*Task instructions*
• 1. Answer these questions using the meditation essay:
(a) When the writer first started meditating, how many days in a row would they meditate before stopping?
(b) Whose artwork was featured on the journals the writer ordered?
(c) On which days did the writer stop journaling?
• 2. Rewrite the stretch of the meditation essay from "I started looking" through "during the week.", replacing "morning" with "evening".

*Extract provided*
** start **
Meditation Mediates My Day in Minutes

I started meditating several years ago. I'll admit I really didn't get it at first. I felt like I was wasting time. I struggled to quite my thoughts. There was always this little voice saying "You should be doing this, that, or the other." as I tried to meditate. So I'd meditate for a day or two or five, then stop for a week, a few weeks, or a month.

Then I tried one of the Oprah/Deepak Chopra meditation experiences. I did several of these experiences. I always completed the entire experience, which included a writing portion. I kind of liked that part. I didn't like the bent toward the marketing ploy that tells people they are broken and need this experience to fix themselves. I also didn't like that the introductions to the meditations often had a "woo woo" element. At the end of each experience, I'd find myself relieved it was finally over. I'd end with the best of intentions to keep meditating. And, then I'd miss a day, then another, then a week... Okay, you see where this is going...

I started looking for other ways to meditate. I found some music, such as Enya and Vibrational Sound  Healing by Dr. Andrew Weil and Kimba Arem that worked to some degree. I tried the meditations on Do Yoga with Me, many of which I really like and occasionally still do.

As meditating became more a part of my routine, I eventually decided to add back in the journaling portion of it. I ordered several journals featuring artwork by CC Willow. and started to write down a few thoughts when I finished my meditation each morning. I found that it was a great way to transition from meditating to my work day. I ended up dropping the journaling aspect on weekends though. For some reason, when I try to journal on weekends after my meditation it has the opposite effect on me than it does during the week.
** end **
*Record excerpts*
** start **
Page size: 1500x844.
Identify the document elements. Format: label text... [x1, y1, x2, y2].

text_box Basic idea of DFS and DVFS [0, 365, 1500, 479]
** end **
** start **
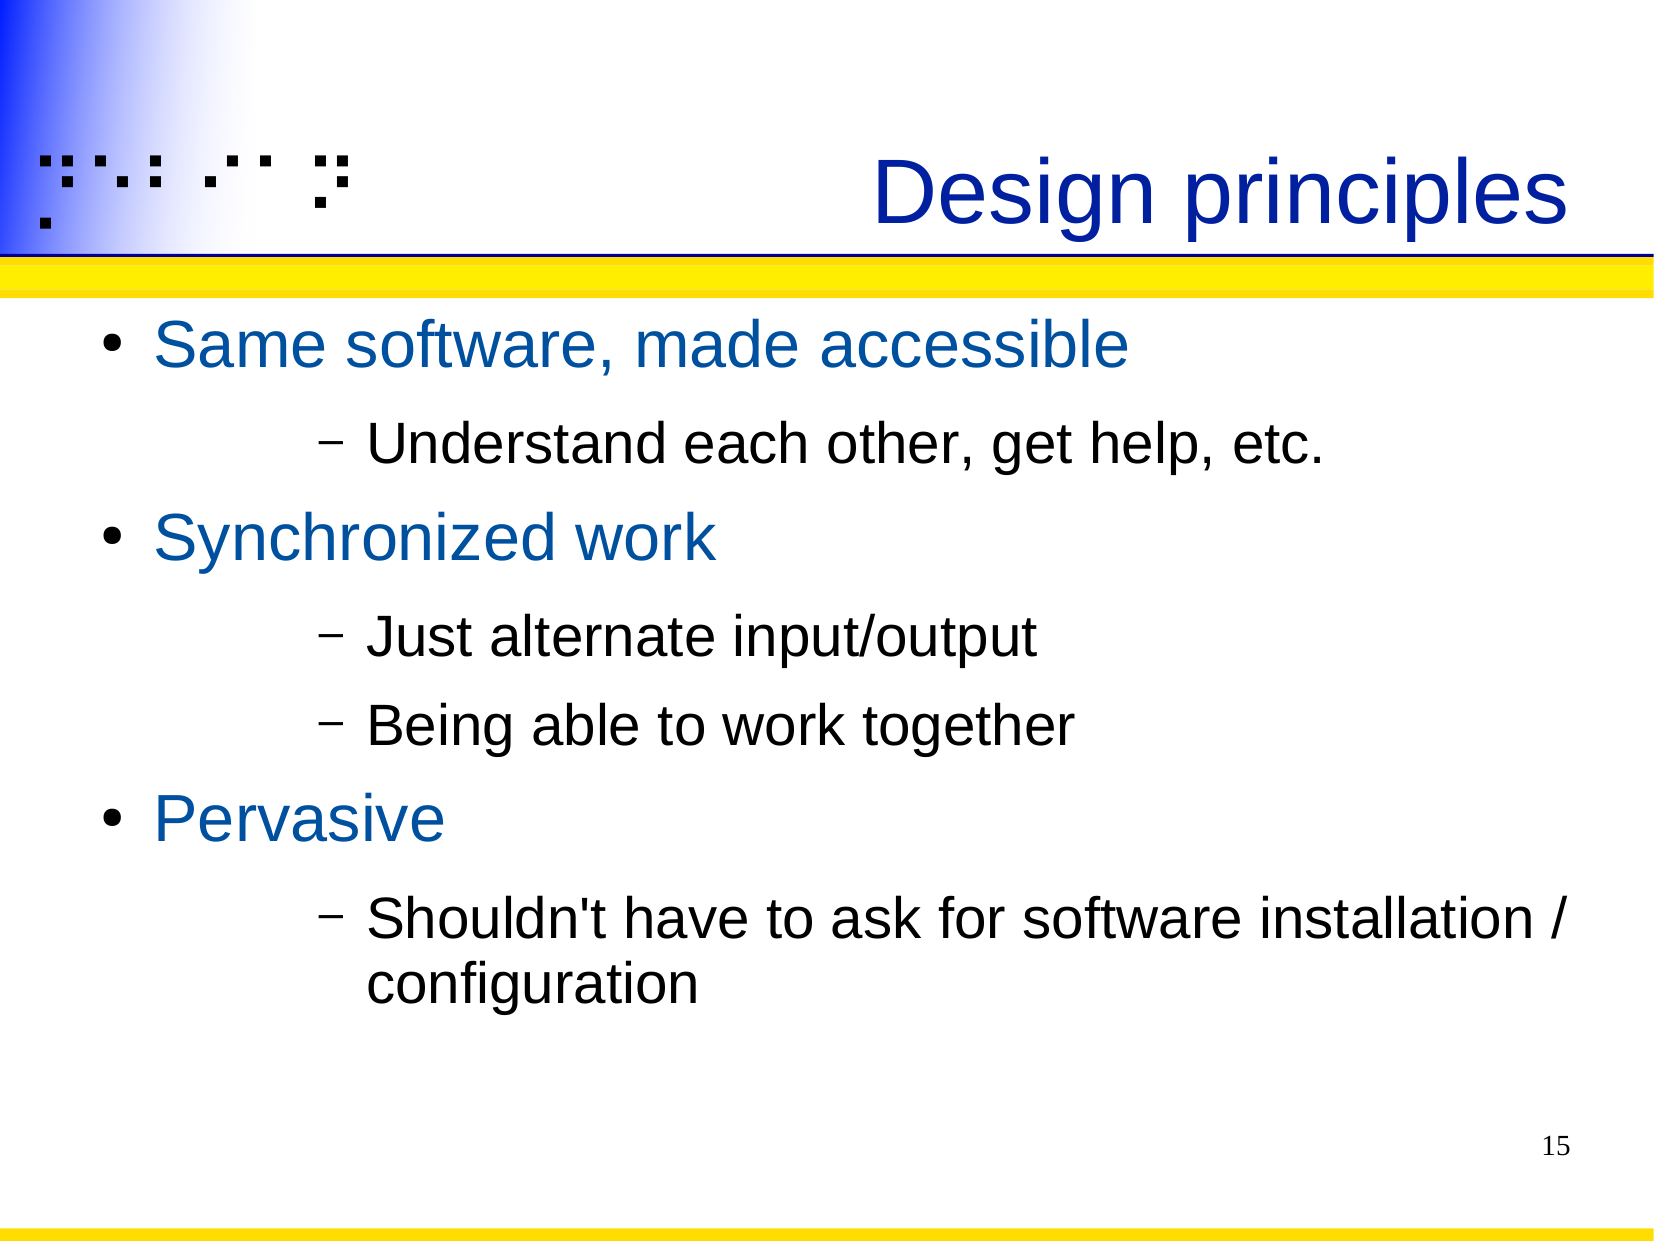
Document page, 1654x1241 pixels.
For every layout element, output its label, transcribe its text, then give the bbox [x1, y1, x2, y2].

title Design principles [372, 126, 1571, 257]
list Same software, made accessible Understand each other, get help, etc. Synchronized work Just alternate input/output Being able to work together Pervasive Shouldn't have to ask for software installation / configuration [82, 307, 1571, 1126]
** end **
*Answers to the tasks*
• 1.
(a) A day or two or five.
(b) CC Willow's.
(c) Weekends.

• 2.
I started looking for other ways to meditate. I found some music, such as Enya and Vibrational Sound  Healing by Dr. Andrew Weil and Kimba Arem that worked to some degree. I tried the meditations on Do Yoga with Me, many of which I really like and occasionally still do.

As meditating became more a part of my routine, I eventually decided to add back in the journaling portion of it. I ordered several journals featuring artwork by CC Willow. and started to write down a few thoughts when I finished my meditation each evening. I found that it was a great way to transition from meditating to my work day. I ended up dropping the journaling aspect on weekends though. For some reason, when I try to journal on weekends after my meditation it has the opposite effect on me than it does during the week.